Loss of freedom. Real, and mostly temporary, and mostly the point.

None of this is pleasant. Some of it is unpleasant because it works. Those are not contradictory.

The Things That Were Actually Wrong

Now the other list, and this deserves to be taken entirely seriously.

Unsafe conditions. Withdrawal not medically supervised where it should have been. Untreated medical problems. Inadequate staffing overnight.

Poor or unqualified staff. Counsellors without credentials. Nobody with medical oversight. High turnover, so nobody knew you.

Humiliation as method. Confrontation, shaming, public breaking-down. This is not evidence-based and has largely fallen out of favour in reputable programs. If you were degraded, that was not therapy.

Ideological refusal of medication. A facility that declines to offer buprenorphine or methadone for opioid use disorder is withholding the intervention with the strongest evidence, on grounds that are not clinical.

Untreated co-occurring conditions. If you have depression, PTSD, or ADHD and it was never assessed, they were treating half of you.

Fraud. Excessive urine testing, billing for things that didn't happen, pressure to move between facilities, being recruited by someone who benefited. These are documented practices in this industry.

Simple wrong fit. The wrong level of care, the wrong framework, a religious program for a non-believer or a secular one for someone whose faith is central.

If your list is mostly from this section, you were not a bad patient. You were in a bad program, or the wrong one, and the correct response is a different facility or a different level of care — not abstention from help.

Beware the Magnification

Said gently, because it is the trap this article exists to name.

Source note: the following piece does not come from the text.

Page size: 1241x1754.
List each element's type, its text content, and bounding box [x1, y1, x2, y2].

It is remarkably easy for a legitimate grievance to expand until it covers the entire enterprise. The food was bad, and the group was pointless, and one counsellor was rude — and somewhere in the retelling this becomes rehab doesn't work and I won't go back.

Notice whether your objections, examined individually, are things that would end any other medical treatment. Hospitals are boring. Physiotherapy hurts. Nobody enjoys chemotherapy, and nobody cites the cafeteria as a reason to decline it.

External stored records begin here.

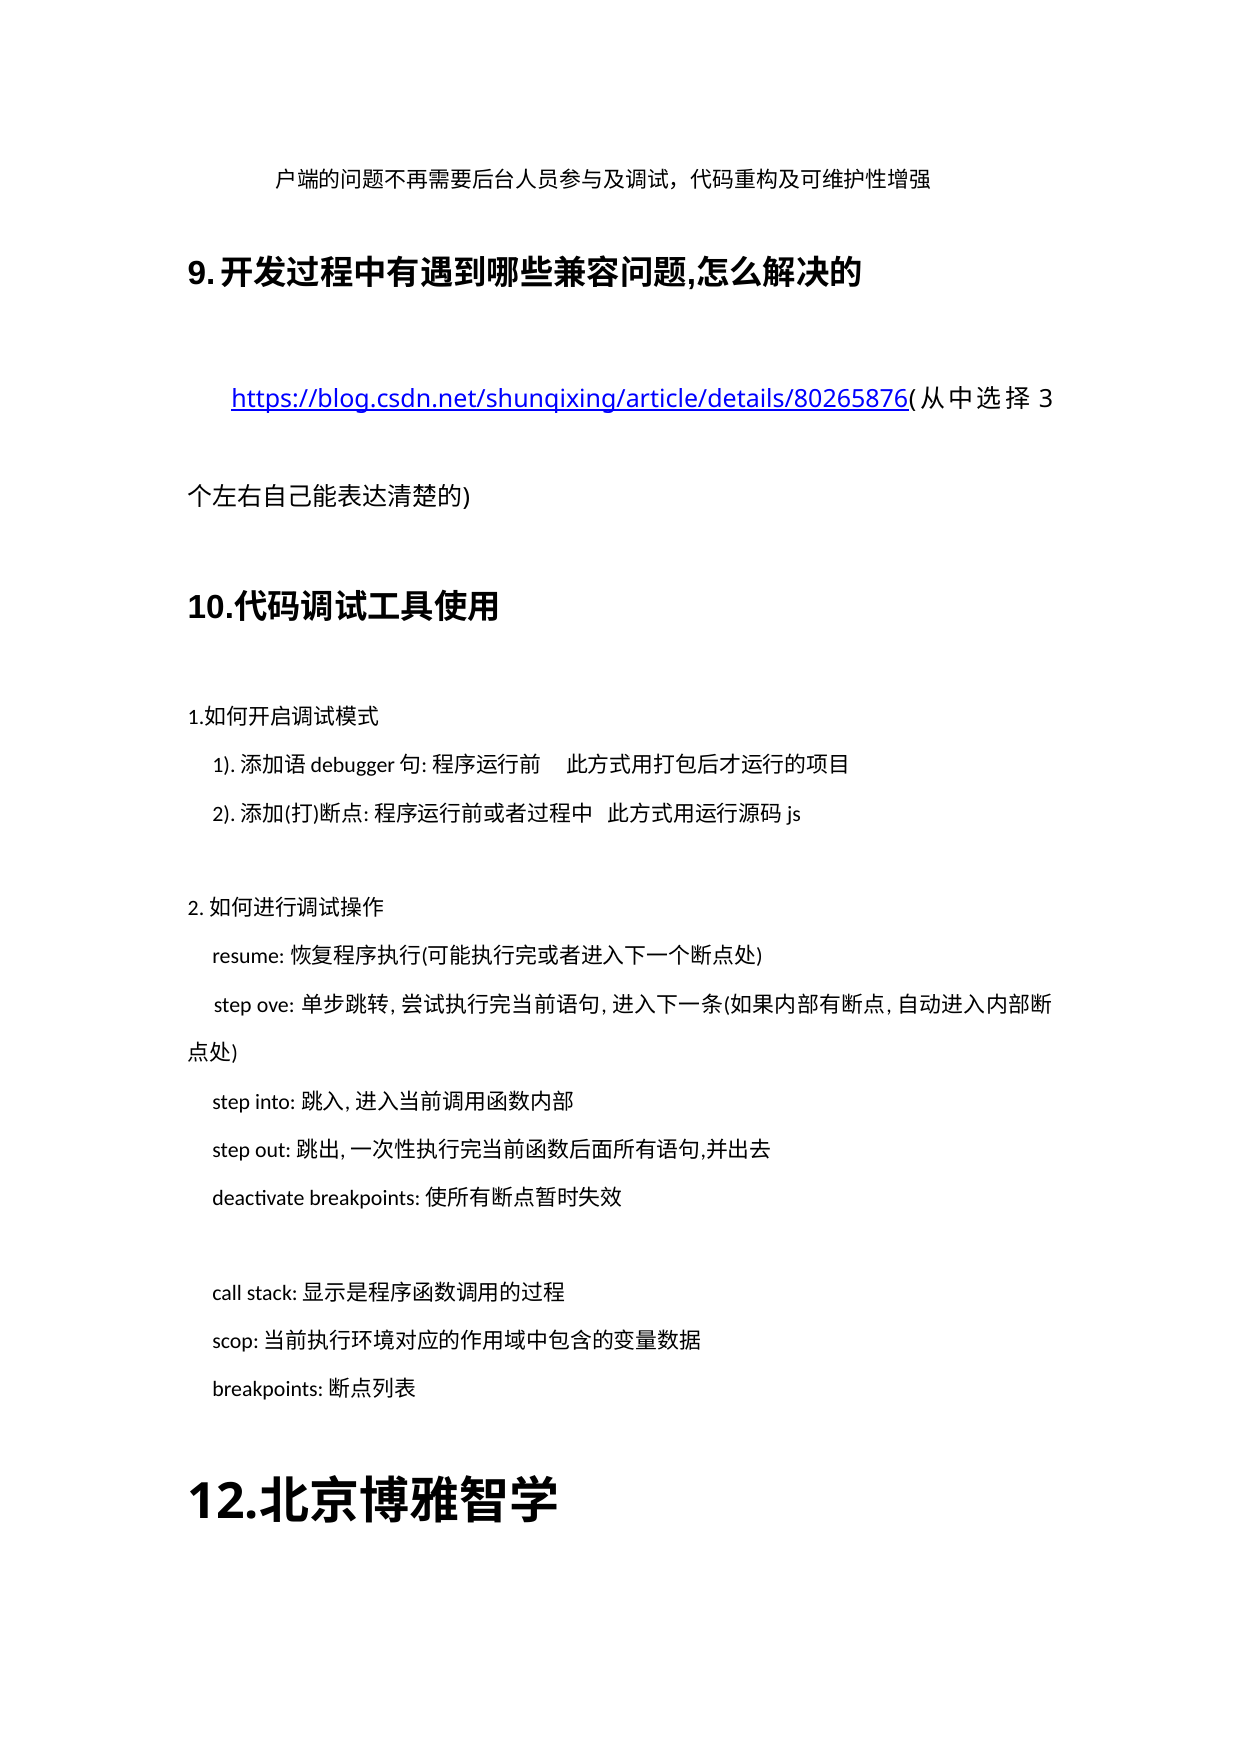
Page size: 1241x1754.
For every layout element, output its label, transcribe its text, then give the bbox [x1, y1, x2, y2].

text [275, 162, 1053, 194]
text step into: 跳入, 进入当前调用函数内部 [187, 1083, 1053, 1116]
text 2. 如何进行调试操作 [187, 889, 1053, 922]
text step ove: 单步跳转, 尝试执行完当前语句, 进入下一条(如果内部有断点, 自动进入内部断点处) [187, 986, 1053, 1067]
text call stack: 显示是程序函数调用的过程 [187, 1274, 1053, 1307]
text deactivate breakpoints: 使所有断点暂时失效 [187, 1180, 1053, 1212]
text resume: 恢复程序执行(可能执行完或者进入下一个断点处) [187, 938, 1053, 970]
subtitle 10.代码调试工具使用 [187, 572, 1053, 637]
text 2). 添加(打)断点: 程序运行前或者过程中 此方式用运行源码js [187, 795, 1053, 828]
text breakpoints: 断点列表 [187, 1371, 1053, 1403]
subtitle 开发过程中有遇到哪些兼容问题,怎么解决的 [187, 237, 1053, 302]
text 1). 添加语debugger句: 程序运行前 此方式用打包后才运行的项目 [187, 747, 1053, 779]
list https://blog.csdn.net/shunqixing/article/details/80265876(从中选择3个左右自己能表达清楚的) [187, 364, 1053, 527]
text step out: 跳出, 一次性执行完当前函数后面所有语句,并出去 [187, 1132, 1053, 1164]
subtitle 12.北京博雅智学 [187, 1448, 1053, 1546]
text scop: 当前执行环境对应的作用域中包含的变量数据 [187, 1322, 1053, 1355]
text 1.如何开启调试模式 [187, 699, 1053, 731]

If the honest list contains mostly discomforts rather than harms, the discomfort may be the price rather than the objection.

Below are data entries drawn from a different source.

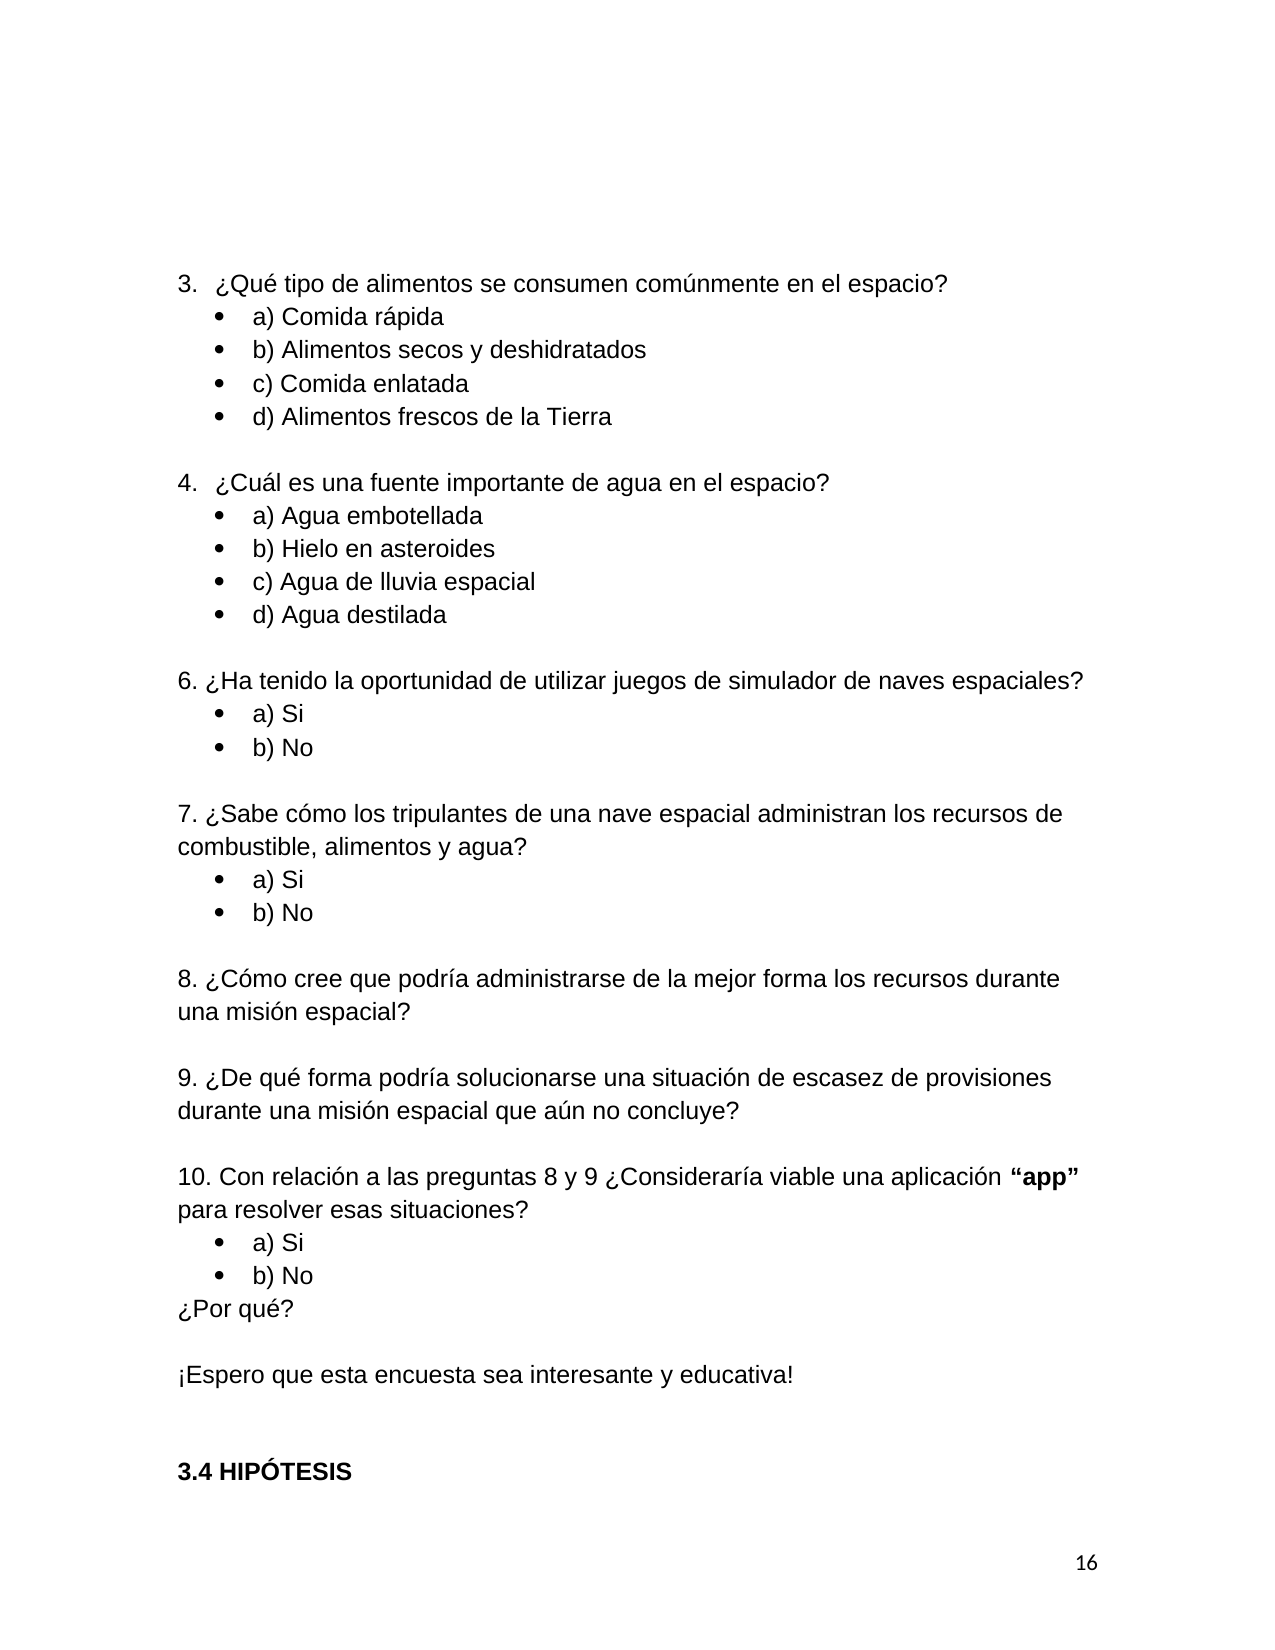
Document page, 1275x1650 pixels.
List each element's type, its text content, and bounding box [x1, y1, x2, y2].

list c) Agua de lluvia espacial [215, 567, 1098, 596]
list b) No [215, 732, 1098, 761]
list a) Comida rápida [215, 302, 1098, 331]
text 6. ¿Ha tenido la oportunidad de utilizar juegos de simulador de naves espaciales? [177, 666, 1098, 695]
text ¡Espero que esta encuesta sea interesante y educativa! [177, 1360, 1098, 1389]
text 8. ¿Cómo cree que podría administrarse de la mejor forma los recursos durante una misión espacial? [177, 964, 1098, 1026]
list c) Comida enlatada [215, 368, 1098, 397]
list a) Si [215, 699, 1098, 728]
list d) Agua destilada [215, 600, 1098, 629]
list b) Hielo en asteroides [215, 534, 1098, 563]
list d) Alimentos frescos de la Tierra [215, 402, 1098, 431]
text 7. ¿Sabe cómo los tripulantes de una nave espacial administran los recursos de combustible, alimentos y agua? [177, 799, 1098, 860]
list a) Si [215, 1228, 1098, 1257]
list a) Si [215, 865, 1098, 893]
list b) No [215, 898, 1098, 927]
text ¿Por qué? [177, 1294, 1098, 1323]
text 10. Con relación a las preguntas 8 y 9 ¿Consideraría viable una aplicación “app” para resolver esas situaciones? [177, 1162, 1098, 1224]
text 9. ¿De qué forma podría solucionarse una situación de escasez de provisiones durante una misión espacial que aún no concluye? [177, 1063, 1098, 1125]
list b) No [215, 1261, 1098, 1290]
list ¿Cuál es una fuente importante de agua en el espacio? [177, 468, 1098, 497]
list a) Agua embotellada [215, 501, 1098, 530]
list ¿Qué tipo de alimentos se consumen comúnmente en el espacio? [177, 269, 1098, 298]
text 3.4 HIPÓTESIS [177, 1457, 1098, 1486]
list b) Alimentos secos y deshidratados [215, 335, 1098, 364]
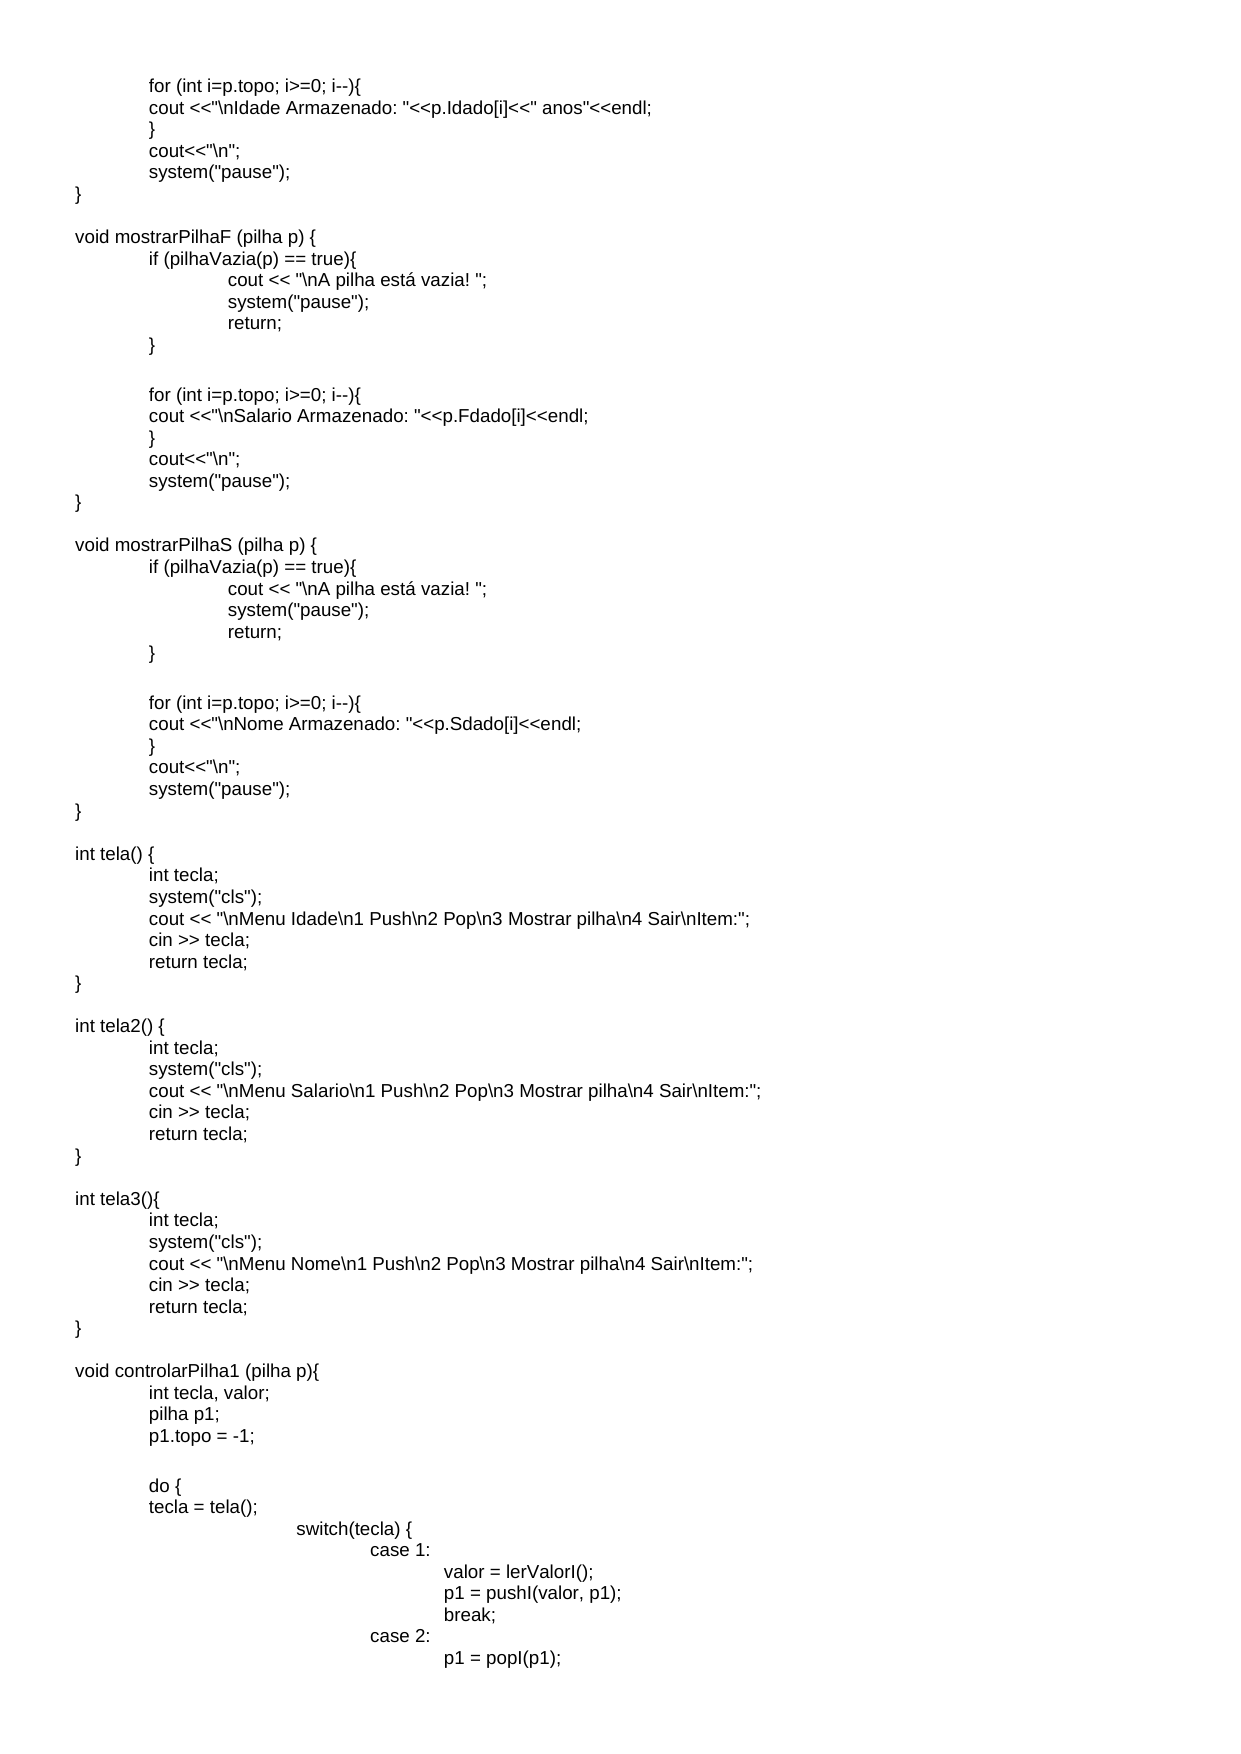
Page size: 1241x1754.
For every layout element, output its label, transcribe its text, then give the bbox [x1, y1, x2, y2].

You May Not Need Rehab At All

Worth saying plainly, because it dissolves the question for some people.

Residential treatment is one level of care among several. There are intensive outpatient programs around a job, day programs, standard outpatient therapy, medication managed by a prescriber, and free peer support. Nearly half of people who resolve a significant substance problem do so without formal treatment.

Asking "should I go back to rehab" may be the wrong question. "What level of care is actually indicated for me" is a clinical question with an answer, and it requires an assessment rather than a decision.

But These Functions Are Usually Necessary

Here is the part to keep, even if you never enter a facility again.

Whatever you do next, you will probably need most of what rehab was trying to provide: separation from the environments where you used, reduced access to the substance, structure in the day, something meaningful to do, people who have been through it, physical safety, and enough uninterrupted time for your body and judgment to come back.

Those functions are not optional. The building is.

If you can assemble them another way — outpatient, medication, a changed living situation, a fellowship, a job, a routine — then assemble them another way. If you cannot, then something residential may be doing something you cannot do alone, however disagreeable it was.

The Bottom Line

Write the list, and split it in two. Phones, routine, boredom, isolation, irritability and the second-week misery are usually the treatment; unsafe conditions, unqualified staff, humiliation, refusal of medication, untreated co-occurring illness and fraud are not, and justify a different facility. Watch for a small real grievance expanding into a permanent excuse. And remember that rehab is one option, while its functions — separation, structure, safety, people, time — are mostly not.